[Chart interpretation material]
· · · · ·

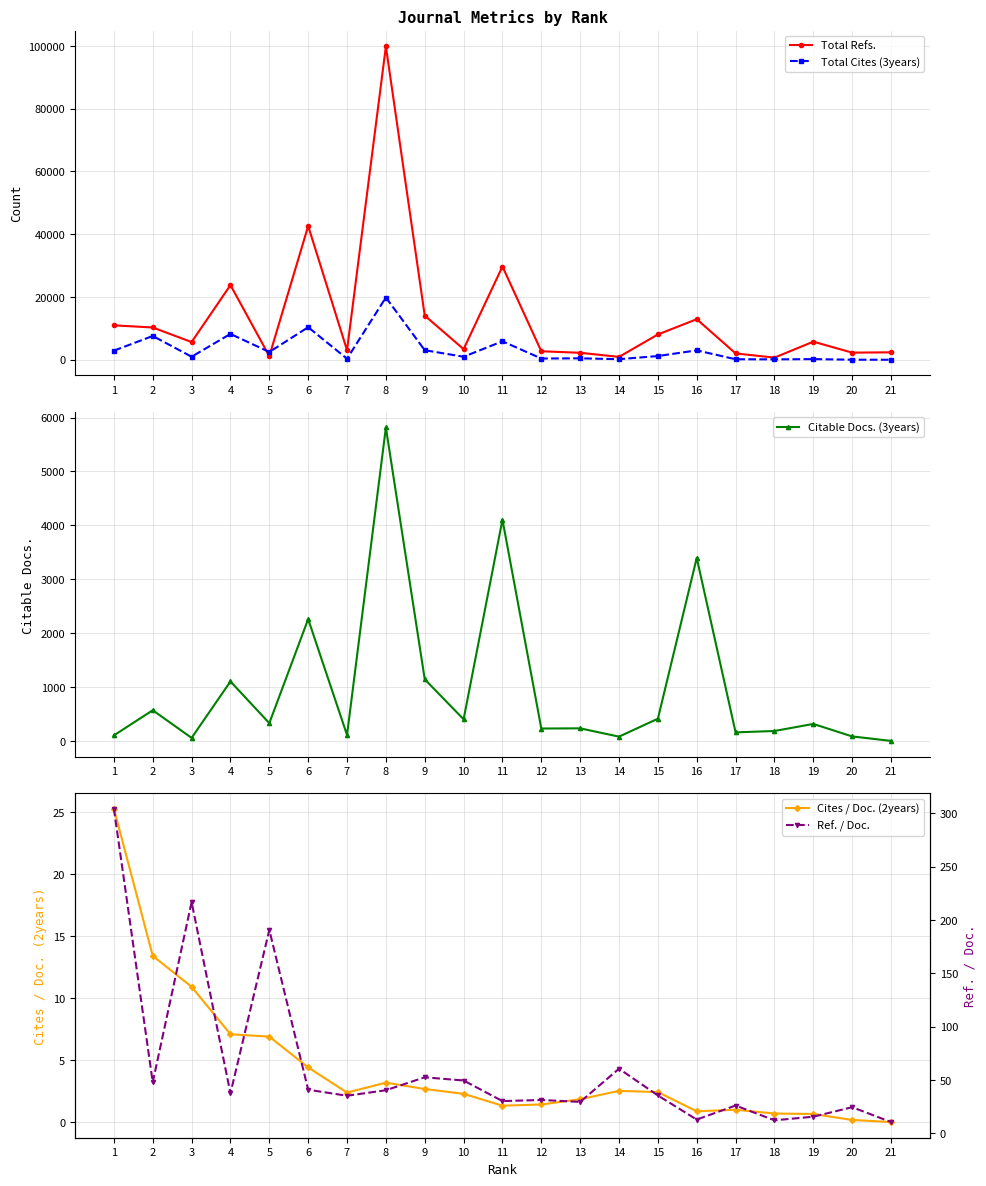

Is this an area chart (filled region under the line)?

No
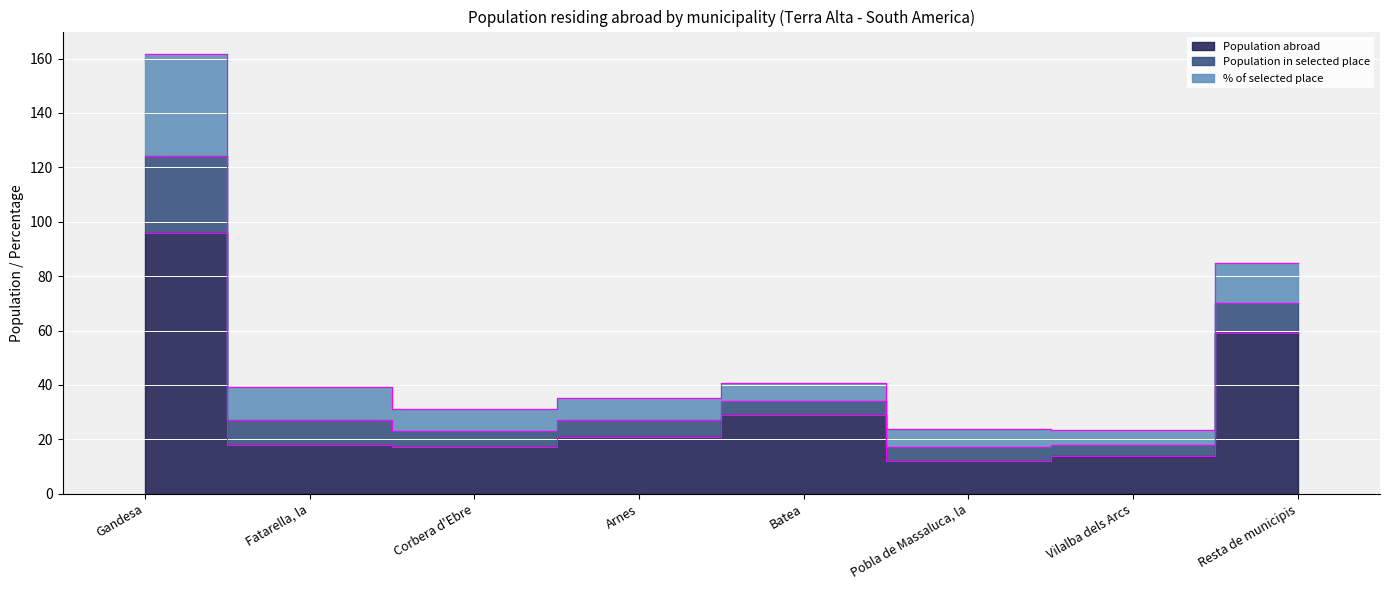

What is the difference between the maximum and second lowest values in the Population in selected place series?

23.0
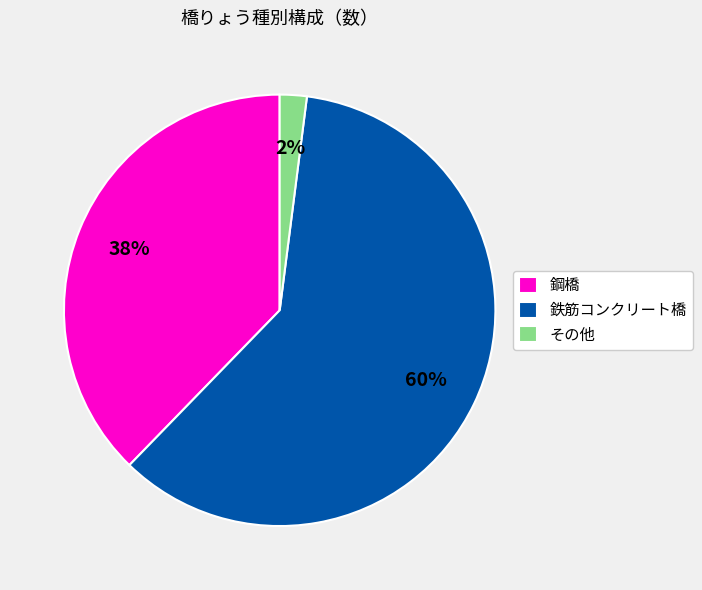

To the nearest percent, what percentage of the pie is 鉄筋コンクリート橋?

60%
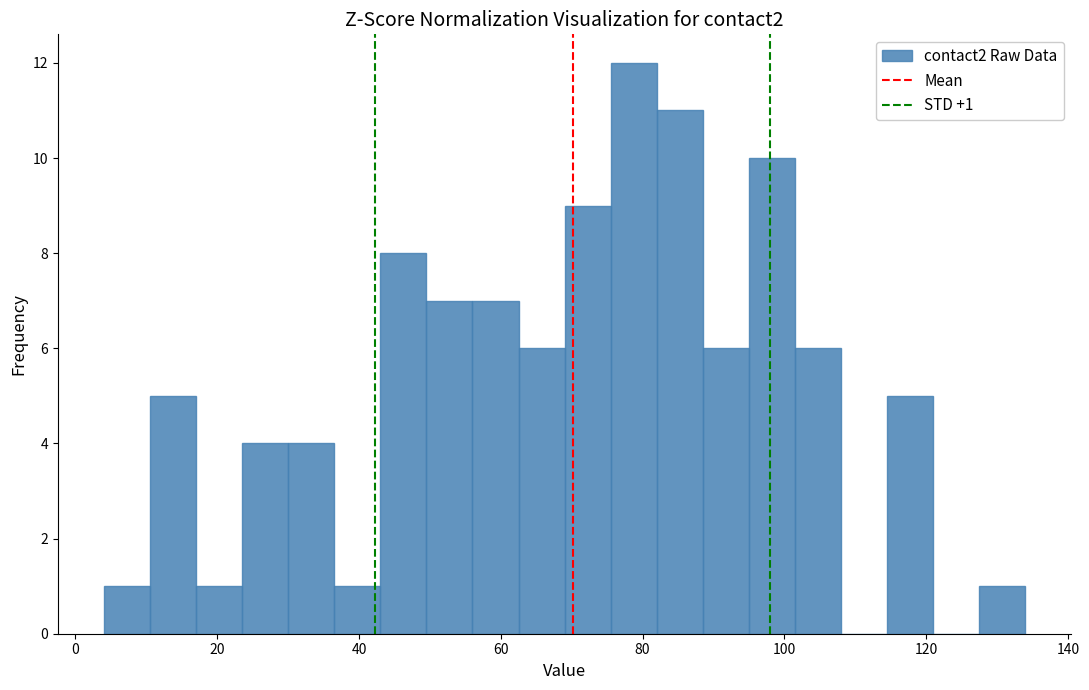

Read against the x-axis, roughly where is the centre of the tallest bar?

78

· · · · ·

▶ TASK ITEM: Return every line of the material above word for word, leaving out the pictures.

▶ SOLUTION FOR THIS PROBLEM:
Is this an area chart (filled region under the line)?

No

What is the difference between the maximum and second lowest values in the Population in selected place series?

23.0

To the nearest percent, what percentage of the pie is 鉄筋コンクリート橋?

60%

Read against the x-axis, roughly where is the centre of the tallest bar?

78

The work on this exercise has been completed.